Back I creeps and chucks the shirt off, an’ presents meself to him again with only me pants on.
‘Dammit, man!’ he blurts out, ‘I want to see you with nothing at all on.’
‘Oh!’ I says, ‘can’t you examine some of a bloke at a time?’
‘Are you married?’ he says, an’ thinking it was a comical sort of thing to ask a bloke, I grinned.
‘Are you?’ he barks, stamping his foot.
‘Not yet,’ I says, with another grin.
‘And I don’t think you ever will be,’ he says.
Then, turning to the chap in the emu feathers and the long-necked spurs, he says, ‘For God’s sake, take the pants of
f this innocent abroad and let me get to my work!’
‘Whip ’em off, everyone does it!’ says the Captain or whatever he was, striding for me as if he meant to tear ’em off me.
‘Oh, orright,’ I says, ‘if everyone does it I’ll do it.’
Then, turning me back on ’em I lets down me pants an’ was bending low getting me foot outa the leg, when that infernal Captain brought me the most terrific spank I ever heard, with his open hand! Cripes, I nearly hit the ceiling with me head!
‘Oy, steady!’ I says to him, ‘I didn’t come here for that sort of thing!’
When the doctor stopped laughing he steps over to me and says, ‘Why, a man made like you ought to be only too proud to show yourself naked. You’re the best built youngster I ever saw in my life.’
That changed me feelings an’ me opinion of him in a second.
‘Do you think so?’ I says, forgetting the pain and me nakedness an’ grinning proudly.
‘I’m sure of it.’
Then he starts tapping me chest and putting his ear to me and pulling me about.
‘Hmmm,’ he says, an’ looks into me mouth, as if I was a horse he was buying.

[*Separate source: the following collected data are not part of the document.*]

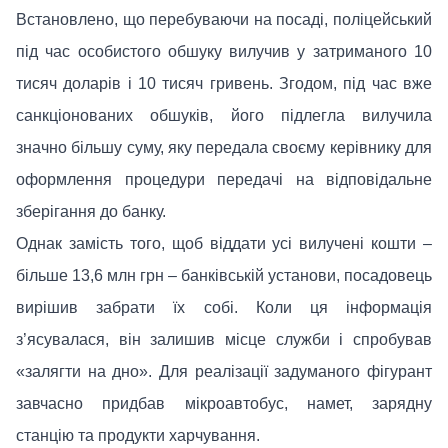
Встановлено, що перебуваючи на посаді, поліцейський
під час особистого обшуку вилучив у затриманого 10
тисяч доларів і 10 тисяч гривень. Згодом, під час вже
санкціонованих обшуків, його підлегла вилучила
значно більшу суму, яку передала своєму керівнику для
оформлення процедури передачі на відповідальне
зберігання до банку.
Однак замість того, щоб віддати усі вилучені кошти –
більше 13,6 млн грн – банківській установи, посадовець
вирішив забрати їх собі. Коли ця інформація
з’ясувалася, він залишив місце служби і спробував
«залягти на дно». Для реалізації задуманого фігурант
завчасно придбав мікроавтобус, намет, зарядну
станцію та продукти харчування.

Then, to see if I ever went to school, he asks me to read the blooming ABC. Cripes, it was easy as snuff.
‘Pass!’ says the Captain.
‘Wish we could get another hundred thousand like him,’ says the doctor. Then, putting his hand on me shoulder, he says to me, ‘Sound as a bell, me boy. Good luck to you, and see you come back with a V.C.’
Outside I found Sam waiting for me already, with a broad smile on him.
‘How did you get on?’ he asked.
‘Good,’ I answered, an’ started laughing. Then he started laughing, an’ we both went out the gate roaring laughing.
***
We went into camp at Enoggera, an’ into dungarees an’ a white rag hat and big boots that were a load to carry. Lord! Sam an’ me did look a pair but one couldn’t laugh at the other which was the only satisfaction about it.
For the first couple of days we thought it the maddest place we ever got into, an’ the maddest lot of blokes we ever struck. The camp was all tents an’ buildings an’ sheds an’ big holes in the ground an’ trenches dug crooked an’ big stumps half grubbed out. It looked like a goldfield.